Let’s imagine we have a beamsplitter – a partially reflective sheet of glass – arranged diagonally to a beam of light. The light beam enters from the left. The light is partly transmitted to exit the stage on the right and partly reflected to disappear through the floor. However, I can add a second beam that approaches the beam splitter from above. This beam is partially reflected to leave the stage on the right and partially disappear through the floor. Now the light exiting to the right will be a mix of some light that has passed through the beamsplitter and light that has been reflected. So one beam (the reflected beam) has undergone a phase shift, the other one has not.
Now let’s lower the brightness of the light so that only one photon from each beam hits the beamsplitter at a time. If the two photons arrive separately, each can be reflected or transmitted and nothing out of the ordinary happens. But when they arrive together, that phase change matters. If one photon tries to go right and one tries to go down, then their electric fields at the interface will add to zero, so no light will leave the beamsplitter. That means the beamsplitter somehow absorbed both photons – which it can’t do, because it’s made of a non-absorbing material. Because we need to conserve energy, the photons never take different paths.
Instead, both photons must go to the right, or both photons must go down. The odds of going either way are still 50/50, but no matter what the die rolls, both photons stick together. This is called photon bundling and all common beam splitters do this. Photon bundling is indeed used in certain quantum computing operations.

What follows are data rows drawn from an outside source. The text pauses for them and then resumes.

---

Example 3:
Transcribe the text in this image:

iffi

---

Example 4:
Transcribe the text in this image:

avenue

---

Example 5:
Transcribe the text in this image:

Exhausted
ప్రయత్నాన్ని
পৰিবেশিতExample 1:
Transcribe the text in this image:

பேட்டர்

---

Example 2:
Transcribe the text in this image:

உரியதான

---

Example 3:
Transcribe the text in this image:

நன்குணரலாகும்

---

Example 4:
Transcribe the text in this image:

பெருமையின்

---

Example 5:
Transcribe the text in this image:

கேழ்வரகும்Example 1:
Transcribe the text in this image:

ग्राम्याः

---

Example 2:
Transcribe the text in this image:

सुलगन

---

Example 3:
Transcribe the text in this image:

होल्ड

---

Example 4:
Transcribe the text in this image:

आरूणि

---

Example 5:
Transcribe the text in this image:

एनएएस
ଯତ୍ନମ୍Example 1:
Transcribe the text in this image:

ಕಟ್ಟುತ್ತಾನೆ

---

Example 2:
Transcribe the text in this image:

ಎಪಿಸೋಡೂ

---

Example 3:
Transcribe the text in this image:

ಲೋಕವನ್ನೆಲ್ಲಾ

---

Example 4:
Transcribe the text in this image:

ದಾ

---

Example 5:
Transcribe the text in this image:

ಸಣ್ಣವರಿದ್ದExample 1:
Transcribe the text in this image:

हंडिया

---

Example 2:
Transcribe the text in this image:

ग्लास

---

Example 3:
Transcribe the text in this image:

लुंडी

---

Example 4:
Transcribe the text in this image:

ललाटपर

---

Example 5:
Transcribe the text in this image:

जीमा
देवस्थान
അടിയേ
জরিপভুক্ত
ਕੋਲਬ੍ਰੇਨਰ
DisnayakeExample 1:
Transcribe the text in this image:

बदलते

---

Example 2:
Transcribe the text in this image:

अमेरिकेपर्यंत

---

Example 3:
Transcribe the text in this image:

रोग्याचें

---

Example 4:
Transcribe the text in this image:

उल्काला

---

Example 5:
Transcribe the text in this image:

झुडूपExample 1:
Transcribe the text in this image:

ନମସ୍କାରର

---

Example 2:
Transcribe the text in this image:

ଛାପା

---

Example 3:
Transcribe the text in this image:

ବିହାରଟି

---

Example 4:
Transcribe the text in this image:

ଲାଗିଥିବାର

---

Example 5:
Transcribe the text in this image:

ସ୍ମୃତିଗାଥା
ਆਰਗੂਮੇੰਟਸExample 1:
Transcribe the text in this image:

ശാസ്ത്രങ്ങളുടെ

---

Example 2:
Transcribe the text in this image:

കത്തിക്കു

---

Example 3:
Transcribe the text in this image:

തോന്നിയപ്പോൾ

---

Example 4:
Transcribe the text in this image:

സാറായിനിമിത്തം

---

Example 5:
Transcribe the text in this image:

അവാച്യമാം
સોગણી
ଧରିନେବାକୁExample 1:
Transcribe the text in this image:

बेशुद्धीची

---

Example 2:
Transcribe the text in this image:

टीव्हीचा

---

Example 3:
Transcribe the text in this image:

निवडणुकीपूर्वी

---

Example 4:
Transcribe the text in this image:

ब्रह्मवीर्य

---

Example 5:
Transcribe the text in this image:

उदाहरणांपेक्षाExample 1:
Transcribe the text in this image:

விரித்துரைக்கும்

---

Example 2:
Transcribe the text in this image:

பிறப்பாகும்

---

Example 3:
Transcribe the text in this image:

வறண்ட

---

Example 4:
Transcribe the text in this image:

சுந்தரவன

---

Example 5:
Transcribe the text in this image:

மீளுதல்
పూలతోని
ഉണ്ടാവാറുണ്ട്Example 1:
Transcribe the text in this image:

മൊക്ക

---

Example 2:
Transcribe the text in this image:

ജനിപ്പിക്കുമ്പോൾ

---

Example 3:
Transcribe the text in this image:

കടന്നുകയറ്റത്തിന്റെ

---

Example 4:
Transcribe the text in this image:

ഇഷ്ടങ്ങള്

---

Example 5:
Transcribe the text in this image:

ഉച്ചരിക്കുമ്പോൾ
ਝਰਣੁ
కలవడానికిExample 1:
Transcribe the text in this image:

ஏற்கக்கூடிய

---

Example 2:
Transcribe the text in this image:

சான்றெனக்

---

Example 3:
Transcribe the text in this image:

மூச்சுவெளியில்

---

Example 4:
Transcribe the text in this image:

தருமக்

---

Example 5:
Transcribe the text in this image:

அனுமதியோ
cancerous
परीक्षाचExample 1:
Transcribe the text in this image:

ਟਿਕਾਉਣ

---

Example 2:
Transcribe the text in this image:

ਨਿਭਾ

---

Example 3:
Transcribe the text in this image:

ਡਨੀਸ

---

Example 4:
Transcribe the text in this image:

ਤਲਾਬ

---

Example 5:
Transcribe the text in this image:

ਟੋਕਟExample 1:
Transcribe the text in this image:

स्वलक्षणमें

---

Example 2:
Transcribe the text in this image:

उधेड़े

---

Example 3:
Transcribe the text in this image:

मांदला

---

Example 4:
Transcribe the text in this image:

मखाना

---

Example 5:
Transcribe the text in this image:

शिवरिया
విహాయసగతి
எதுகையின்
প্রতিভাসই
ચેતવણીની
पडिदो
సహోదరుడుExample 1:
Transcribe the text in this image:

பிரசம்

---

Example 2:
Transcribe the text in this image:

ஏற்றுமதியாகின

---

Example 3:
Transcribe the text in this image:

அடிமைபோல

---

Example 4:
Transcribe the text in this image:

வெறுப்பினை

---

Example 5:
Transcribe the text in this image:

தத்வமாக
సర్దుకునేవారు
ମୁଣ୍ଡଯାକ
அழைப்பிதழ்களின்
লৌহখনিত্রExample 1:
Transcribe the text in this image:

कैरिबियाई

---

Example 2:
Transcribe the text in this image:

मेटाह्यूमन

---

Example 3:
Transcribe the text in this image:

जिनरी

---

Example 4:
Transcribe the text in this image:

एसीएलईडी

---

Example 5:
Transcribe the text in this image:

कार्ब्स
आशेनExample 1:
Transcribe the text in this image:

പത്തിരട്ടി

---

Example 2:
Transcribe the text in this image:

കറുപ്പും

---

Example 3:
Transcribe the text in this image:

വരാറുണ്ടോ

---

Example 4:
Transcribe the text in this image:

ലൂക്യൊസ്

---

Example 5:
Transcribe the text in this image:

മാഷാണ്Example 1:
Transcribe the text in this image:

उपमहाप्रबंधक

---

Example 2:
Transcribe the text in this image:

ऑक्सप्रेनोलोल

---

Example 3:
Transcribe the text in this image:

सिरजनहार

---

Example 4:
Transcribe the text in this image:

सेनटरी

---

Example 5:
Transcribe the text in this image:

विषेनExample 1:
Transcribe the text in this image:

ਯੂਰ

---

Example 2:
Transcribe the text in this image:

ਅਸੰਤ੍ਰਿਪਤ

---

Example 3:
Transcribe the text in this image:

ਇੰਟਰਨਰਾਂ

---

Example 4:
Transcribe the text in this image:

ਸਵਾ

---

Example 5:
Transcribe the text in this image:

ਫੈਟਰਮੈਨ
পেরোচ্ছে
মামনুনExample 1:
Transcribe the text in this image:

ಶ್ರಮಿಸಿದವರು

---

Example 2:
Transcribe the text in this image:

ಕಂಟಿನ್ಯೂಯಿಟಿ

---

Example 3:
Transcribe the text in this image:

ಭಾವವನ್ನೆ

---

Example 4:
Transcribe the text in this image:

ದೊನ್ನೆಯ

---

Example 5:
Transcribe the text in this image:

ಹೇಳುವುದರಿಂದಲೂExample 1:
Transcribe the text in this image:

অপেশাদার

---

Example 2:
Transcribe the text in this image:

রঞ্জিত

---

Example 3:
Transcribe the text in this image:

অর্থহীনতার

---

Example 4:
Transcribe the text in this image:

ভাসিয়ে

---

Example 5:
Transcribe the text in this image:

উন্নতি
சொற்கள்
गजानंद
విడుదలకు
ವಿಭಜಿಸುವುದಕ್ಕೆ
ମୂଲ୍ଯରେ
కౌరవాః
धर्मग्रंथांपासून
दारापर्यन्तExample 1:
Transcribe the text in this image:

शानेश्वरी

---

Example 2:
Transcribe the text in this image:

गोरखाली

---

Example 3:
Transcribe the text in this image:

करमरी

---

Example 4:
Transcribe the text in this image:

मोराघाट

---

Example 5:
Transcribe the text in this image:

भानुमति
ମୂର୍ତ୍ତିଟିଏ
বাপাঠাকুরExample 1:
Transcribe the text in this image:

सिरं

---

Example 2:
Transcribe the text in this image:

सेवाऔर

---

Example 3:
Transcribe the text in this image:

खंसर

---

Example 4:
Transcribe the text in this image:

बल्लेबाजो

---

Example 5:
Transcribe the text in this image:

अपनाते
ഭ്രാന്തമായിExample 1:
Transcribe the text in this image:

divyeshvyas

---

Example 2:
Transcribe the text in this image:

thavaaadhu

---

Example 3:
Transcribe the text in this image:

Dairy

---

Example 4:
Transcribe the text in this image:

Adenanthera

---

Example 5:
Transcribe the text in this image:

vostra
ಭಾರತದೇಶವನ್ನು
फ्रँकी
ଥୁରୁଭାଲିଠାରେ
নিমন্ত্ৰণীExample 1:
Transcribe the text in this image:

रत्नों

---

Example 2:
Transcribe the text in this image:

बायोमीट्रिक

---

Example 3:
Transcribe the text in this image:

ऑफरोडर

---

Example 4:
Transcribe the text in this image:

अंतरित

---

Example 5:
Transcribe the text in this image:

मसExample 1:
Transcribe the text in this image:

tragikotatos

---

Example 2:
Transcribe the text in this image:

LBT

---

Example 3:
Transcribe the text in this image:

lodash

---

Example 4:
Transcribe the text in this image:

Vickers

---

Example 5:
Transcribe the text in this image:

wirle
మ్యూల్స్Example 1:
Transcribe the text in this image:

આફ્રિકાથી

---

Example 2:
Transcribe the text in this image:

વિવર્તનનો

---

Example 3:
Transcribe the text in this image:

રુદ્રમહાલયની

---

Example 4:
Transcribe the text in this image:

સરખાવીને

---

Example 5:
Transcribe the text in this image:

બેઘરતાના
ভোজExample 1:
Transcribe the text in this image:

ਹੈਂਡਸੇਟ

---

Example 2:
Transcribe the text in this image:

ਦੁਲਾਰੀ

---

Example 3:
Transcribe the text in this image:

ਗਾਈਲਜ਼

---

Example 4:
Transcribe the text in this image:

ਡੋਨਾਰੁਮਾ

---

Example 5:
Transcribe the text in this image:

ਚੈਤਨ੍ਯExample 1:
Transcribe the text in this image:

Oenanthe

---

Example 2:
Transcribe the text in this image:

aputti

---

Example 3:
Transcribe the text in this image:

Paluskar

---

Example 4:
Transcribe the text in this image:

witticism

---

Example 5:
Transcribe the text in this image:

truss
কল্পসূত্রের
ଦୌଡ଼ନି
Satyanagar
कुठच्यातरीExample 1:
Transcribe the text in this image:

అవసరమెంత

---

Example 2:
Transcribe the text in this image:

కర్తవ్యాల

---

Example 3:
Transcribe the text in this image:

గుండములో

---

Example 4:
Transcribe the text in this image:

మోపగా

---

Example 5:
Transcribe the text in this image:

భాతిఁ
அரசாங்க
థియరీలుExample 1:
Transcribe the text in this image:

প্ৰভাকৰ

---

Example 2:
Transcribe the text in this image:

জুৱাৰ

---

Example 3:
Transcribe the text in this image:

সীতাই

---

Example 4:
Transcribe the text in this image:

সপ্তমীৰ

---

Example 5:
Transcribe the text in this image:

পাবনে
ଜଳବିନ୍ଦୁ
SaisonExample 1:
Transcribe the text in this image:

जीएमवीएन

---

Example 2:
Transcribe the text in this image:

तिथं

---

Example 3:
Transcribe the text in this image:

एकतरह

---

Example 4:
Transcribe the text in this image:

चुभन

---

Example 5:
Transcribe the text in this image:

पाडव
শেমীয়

But sometimes it’s also good to do the opposite: photons against bundling and control the amount of bundling/anti-bundling. So far this has been difficult.
That beam splitter is wrong
What do you need to make a beamsplitter that allows both bundling and anti-bundling? White paint. Oh, and a few other little technical gear.
White paint is white because it scatters light. Think of it like sugar. If you examine a single sugar crystal, it appears transparent, but it sparkles. The shimmer comes from a small amount of light reflected from the crystal facets of the sugar. A pile of sugar appears white because all those little reflections cause all the light to be reflected in a very disordered way.
The same goes for a thin layer of paint, only some light gets through. The light that passes through it mostly gets reflected along the way, so you basically end up with a halo of randomly positioned bright and dark spots. The bright spots correspond to where different paths through the paint add up in phase.
That knowledge is the driving force behind the piece of research we are looking at. We can control the paths the light takes through the paint by controlling the phase of the light at each point where it enters the paint. The phase determines which path the light travels, and the phase determines whether the different paths add up at a location on the other side.
By spatially controlling the phase of the light, we can choose to focus light through a paint layer to a point. But this technique has much more flexibility. Instead of focusing on one point, you can also focus on two points with the same brightness. The paint acts like a beam splitter.
To achieve this trick, light passes through an LCD screen. The liquid crystal in an LCD screen changes the apparent distance light has to pass depending on the voltage applied to the pixel. This allows the researchers to tune the relative phase of the light beam in space, so that each small patch of light has a slightly different phase than the spots around it.